* [Your goal]: An exact reproduction of the data below is expected, free of images.

* [Provided material]:
§

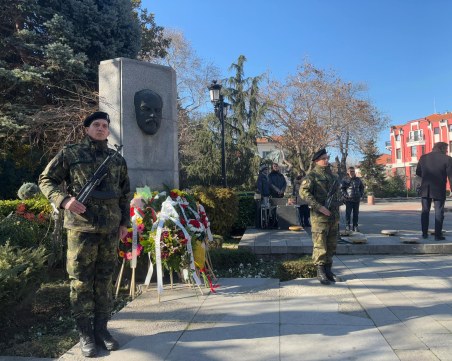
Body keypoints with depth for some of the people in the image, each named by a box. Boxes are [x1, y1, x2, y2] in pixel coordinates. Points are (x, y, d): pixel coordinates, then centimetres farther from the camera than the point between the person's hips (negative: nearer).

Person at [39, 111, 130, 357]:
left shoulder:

§

* [Reply to the exercise]:
Body keypoints with depth for some of the people in the image, each named by a box. Boxes are [x1, y1, x2, y2] in pixel coordinates. Points are (x, y, d): pixel coordinates, then centimetres farther from the camera than the point between the person's hips (negative: nearer).

Person at [39, 111, 130, 357]:
left shoulder:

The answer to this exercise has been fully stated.